» **What to work on**:
Write out each line below precisely, passing over the pictures.

» **Given data**:
╭──
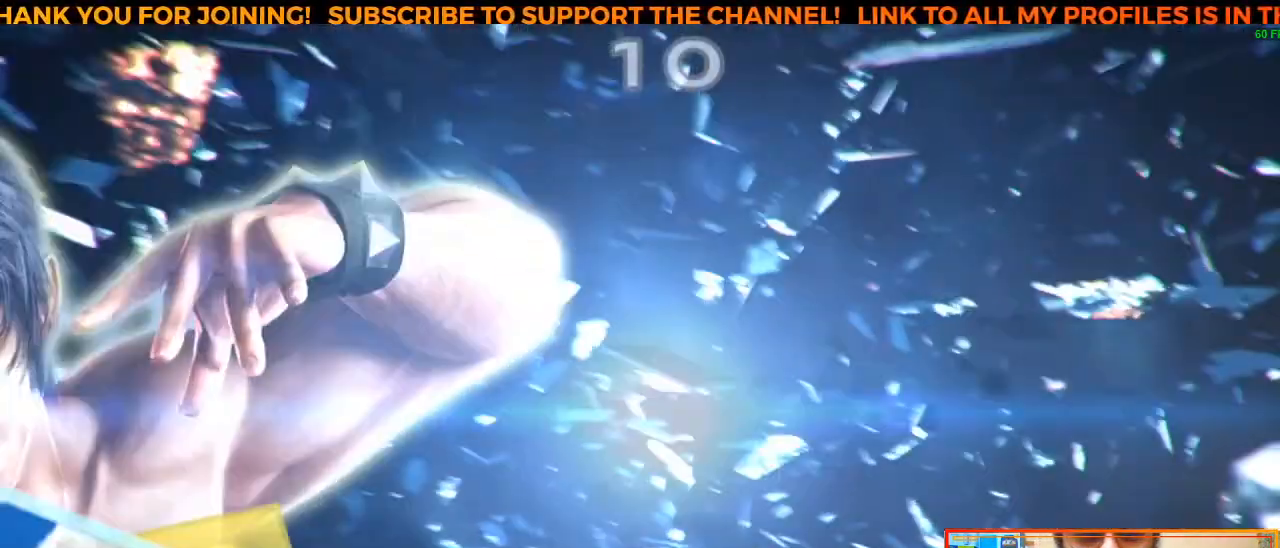
{"buttons": [], "left_stick": "right", "events": [[500, "left_stick", "right"]]}
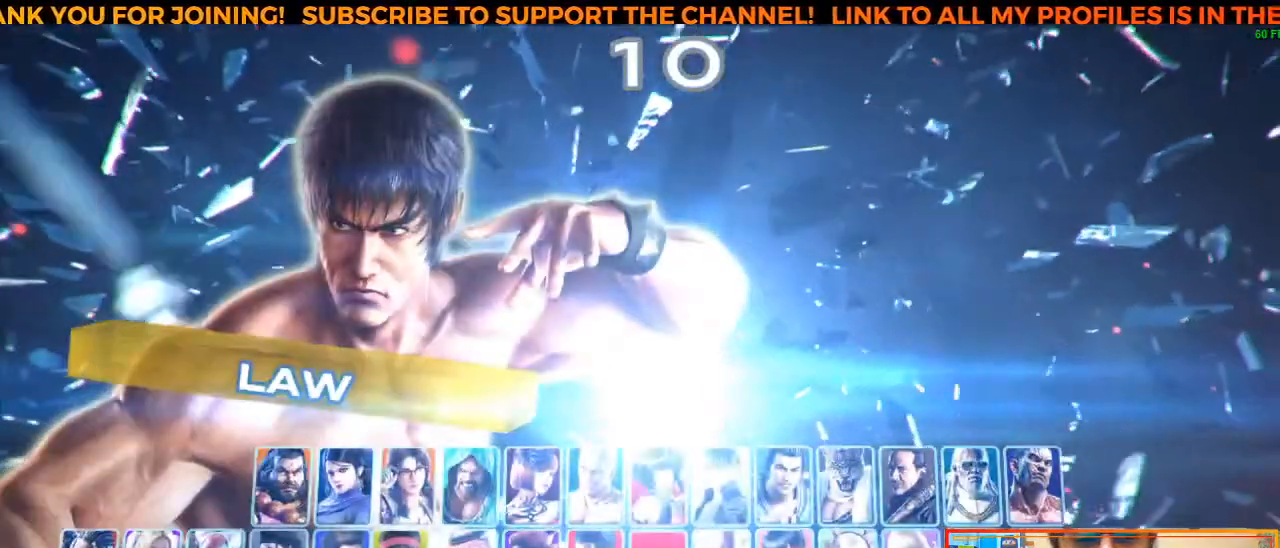
{"buttons": [], "left_stick": "right", "events": []}
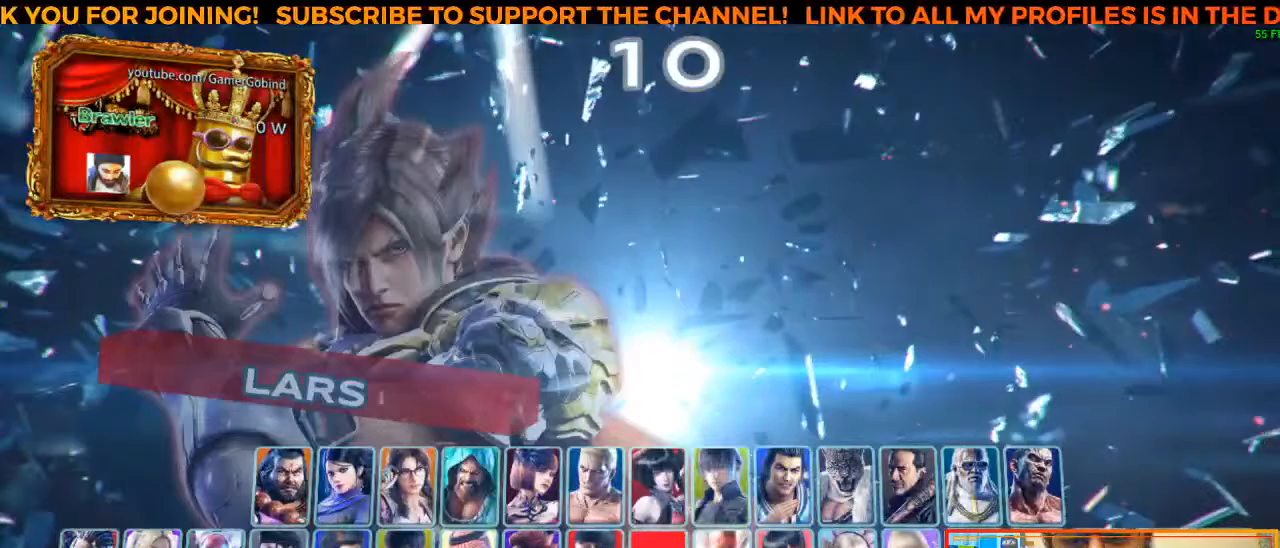
{"buttons": [], "left_stick": "right", "events": [[33, "left_stick", "center"], [250, "left_stick", "right"], [350, "left_stick", "center"], [467, "left_stick", "right"]]}
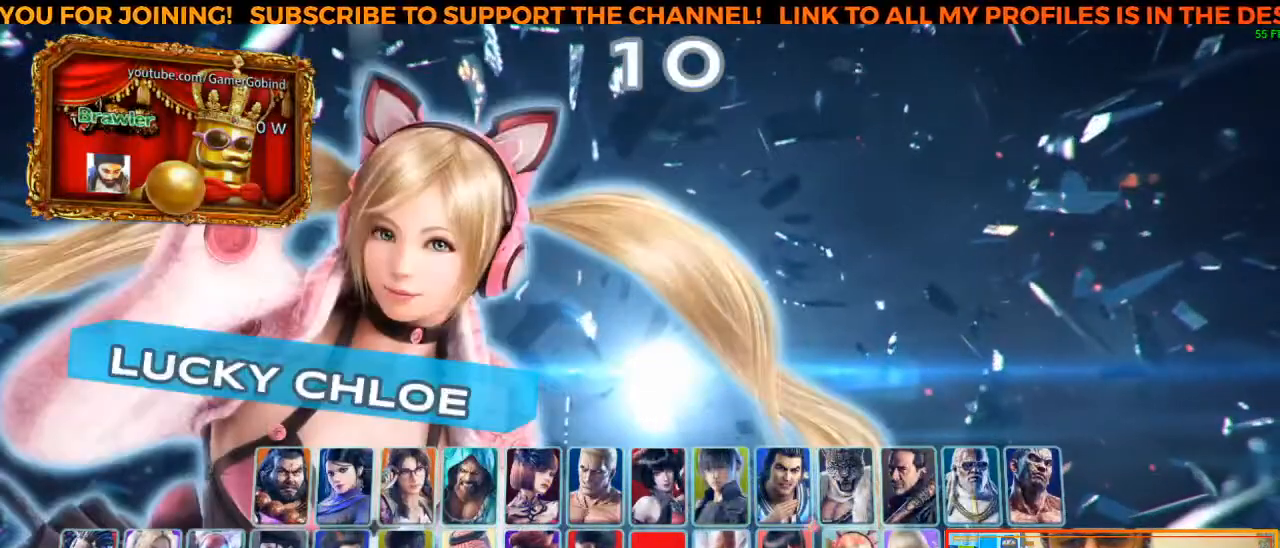
{"buttons": [], "left_stick": "center"}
╰──
» **Output**:
{"buttons": [], "left_stick": "right", "events": [[500, "left_stick", "right"]]}
{"buttons": [], "left_stick": "right", "events": []}
{"buttons": [], "left_stick": "right", "events": [[33, "left_stick", "center"], [250, "left_stick", "right"], [350, "left_stick", "center"], [467, "left_stick", "right"]]}
{"buttons": [], "left_stick": "center"}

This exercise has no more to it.